- _Problem statement_
Locate every line in the records below that contains the word "Whether", and copy each of those lines in full.

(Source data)
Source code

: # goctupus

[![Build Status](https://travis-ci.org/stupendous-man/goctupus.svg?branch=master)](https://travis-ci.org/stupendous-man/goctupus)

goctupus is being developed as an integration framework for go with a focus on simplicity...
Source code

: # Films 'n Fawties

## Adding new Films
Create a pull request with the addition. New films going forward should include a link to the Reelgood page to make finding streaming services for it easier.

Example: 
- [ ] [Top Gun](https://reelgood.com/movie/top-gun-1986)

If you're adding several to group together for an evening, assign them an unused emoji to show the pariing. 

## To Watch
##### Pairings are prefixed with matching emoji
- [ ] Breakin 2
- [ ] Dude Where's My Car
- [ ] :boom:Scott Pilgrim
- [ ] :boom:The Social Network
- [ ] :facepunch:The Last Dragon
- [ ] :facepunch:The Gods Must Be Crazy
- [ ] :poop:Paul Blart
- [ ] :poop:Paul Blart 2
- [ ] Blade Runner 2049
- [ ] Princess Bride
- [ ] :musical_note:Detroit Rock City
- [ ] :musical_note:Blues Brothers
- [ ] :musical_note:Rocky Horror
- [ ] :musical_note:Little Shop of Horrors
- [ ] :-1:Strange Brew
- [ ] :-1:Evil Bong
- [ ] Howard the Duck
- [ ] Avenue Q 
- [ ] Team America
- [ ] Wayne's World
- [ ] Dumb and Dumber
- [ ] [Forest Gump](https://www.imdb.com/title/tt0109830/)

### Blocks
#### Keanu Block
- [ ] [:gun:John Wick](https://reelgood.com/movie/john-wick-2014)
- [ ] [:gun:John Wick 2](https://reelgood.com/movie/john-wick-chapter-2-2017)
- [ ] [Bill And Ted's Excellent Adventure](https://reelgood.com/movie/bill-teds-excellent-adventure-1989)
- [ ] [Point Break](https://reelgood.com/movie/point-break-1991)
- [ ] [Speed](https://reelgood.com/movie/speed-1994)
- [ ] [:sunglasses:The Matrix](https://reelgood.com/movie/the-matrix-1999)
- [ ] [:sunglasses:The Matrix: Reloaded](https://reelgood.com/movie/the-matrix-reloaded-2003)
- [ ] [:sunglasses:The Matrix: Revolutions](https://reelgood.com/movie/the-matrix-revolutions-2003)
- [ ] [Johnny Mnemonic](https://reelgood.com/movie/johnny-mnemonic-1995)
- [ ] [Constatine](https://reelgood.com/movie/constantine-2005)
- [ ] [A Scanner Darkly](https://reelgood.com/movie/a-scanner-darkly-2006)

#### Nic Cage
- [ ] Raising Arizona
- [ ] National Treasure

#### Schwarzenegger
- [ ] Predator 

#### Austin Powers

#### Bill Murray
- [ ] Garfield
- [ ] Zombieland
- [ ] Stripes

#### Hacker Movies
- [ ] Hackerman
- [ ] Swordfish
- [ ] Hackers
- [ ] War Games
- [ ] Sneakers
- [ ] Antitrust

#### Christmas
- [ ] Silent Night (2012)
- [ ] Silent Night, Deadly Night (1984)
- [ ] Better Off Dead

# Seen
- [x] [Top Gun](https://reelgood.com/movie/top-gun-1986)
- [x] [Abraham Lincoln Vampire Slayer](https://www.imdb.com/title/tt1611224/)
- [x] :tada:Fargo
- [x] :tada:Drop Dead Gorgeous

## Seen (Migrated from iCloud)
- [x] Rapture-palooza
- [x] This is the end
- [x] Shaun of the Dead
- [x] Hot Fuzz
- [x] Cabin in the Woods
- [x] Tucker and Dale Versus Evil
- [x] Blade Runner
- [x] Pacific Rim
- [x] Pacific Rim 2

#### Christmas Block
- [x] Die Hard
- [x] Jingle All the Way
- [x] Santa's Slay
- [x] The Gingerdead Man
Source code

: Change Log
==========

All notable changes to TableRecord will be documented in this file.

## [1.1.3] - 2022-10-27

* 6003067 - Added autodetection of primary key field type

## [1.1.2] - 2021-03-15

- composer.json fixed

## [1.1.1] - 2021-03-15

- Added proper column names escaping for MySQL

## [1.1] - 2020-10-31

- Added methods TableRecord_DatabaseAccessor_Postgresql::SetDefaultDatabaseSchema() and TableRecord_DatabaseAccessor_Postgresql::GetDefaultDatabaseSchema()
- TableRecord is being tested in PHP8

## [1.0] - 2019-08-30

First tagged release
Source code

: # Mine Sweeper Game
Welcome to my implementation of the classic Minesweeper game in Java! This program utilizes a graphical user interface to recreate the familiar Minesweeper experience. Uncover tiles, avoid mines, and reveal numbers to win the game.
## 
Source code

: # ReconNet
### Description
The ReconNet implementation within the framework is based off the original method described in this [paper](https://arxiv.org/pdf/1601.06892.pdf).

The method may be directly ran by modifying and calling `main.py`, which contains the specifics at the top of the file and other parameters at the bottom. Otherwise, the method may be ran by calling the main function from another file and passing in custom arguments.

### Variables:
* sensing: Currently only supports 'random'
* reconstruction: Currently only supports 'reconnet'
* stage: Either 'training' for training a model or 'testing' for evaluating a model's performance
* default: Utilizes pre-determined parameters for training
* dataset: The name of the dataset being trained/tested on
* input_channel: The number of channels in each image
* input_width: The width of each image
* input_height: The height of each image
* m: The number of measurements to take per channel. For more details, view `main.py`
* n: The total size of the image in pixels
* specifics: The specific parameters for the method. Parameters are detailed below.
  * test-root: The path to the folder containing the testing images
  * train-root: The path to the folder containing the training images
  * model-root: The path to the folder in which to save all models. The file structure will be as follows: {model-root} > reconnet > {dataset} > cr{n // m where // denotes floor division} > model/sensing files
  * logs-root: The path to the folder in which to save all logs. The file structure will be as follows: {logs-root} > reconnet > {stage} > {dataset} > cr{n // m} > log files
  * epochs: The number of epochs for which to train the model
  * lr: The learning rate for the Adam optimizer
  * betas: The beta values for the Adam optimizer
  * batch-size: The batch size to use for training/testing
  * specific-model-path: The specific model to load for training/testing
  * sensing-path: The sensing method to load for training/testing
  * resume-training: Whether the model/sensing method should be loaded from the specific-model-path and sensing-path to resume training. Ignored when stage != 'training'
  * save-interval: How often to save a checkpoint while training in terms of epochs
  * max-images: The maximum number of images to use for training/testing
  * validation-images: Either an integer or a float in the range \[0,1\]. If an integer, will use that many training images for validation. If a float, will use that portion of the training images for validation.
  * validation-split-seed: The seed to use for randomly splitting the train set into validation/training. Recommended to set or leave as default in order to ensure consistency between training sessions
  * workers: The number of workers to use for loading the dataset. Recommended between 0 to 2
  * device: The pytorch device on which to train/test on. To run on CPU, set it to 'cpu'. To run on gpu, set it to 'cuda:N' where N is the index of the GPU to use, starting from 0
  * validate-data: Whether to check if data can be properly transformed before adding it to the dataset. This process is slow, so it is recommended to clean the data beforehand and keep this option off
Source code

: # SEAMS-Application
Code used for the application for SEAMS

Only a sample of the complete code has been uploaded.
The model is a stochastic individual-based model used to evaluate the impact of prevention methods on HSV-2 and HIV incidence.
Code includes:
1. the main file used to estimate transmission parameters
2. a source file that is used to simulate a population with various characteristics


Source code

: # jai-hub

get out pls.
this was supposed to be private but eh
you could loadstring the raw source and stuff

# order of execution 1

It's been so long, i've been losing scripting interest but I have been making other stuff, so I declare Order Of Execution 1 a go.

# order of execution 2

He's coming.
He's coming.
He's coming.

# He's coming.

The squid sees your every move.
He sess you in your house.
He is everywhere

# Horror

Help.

- _Exercise result_
  * resume-training: Whether the model/sensing method should be loaded from the specific-model-path and sensing-path to resume training. Ignored when stage != 'training'
  * validate-data: Whether to check if data can be properly transformed before adding it to the dataset. This process is slow, so it is recommended to clean the data beforehand and keep this option off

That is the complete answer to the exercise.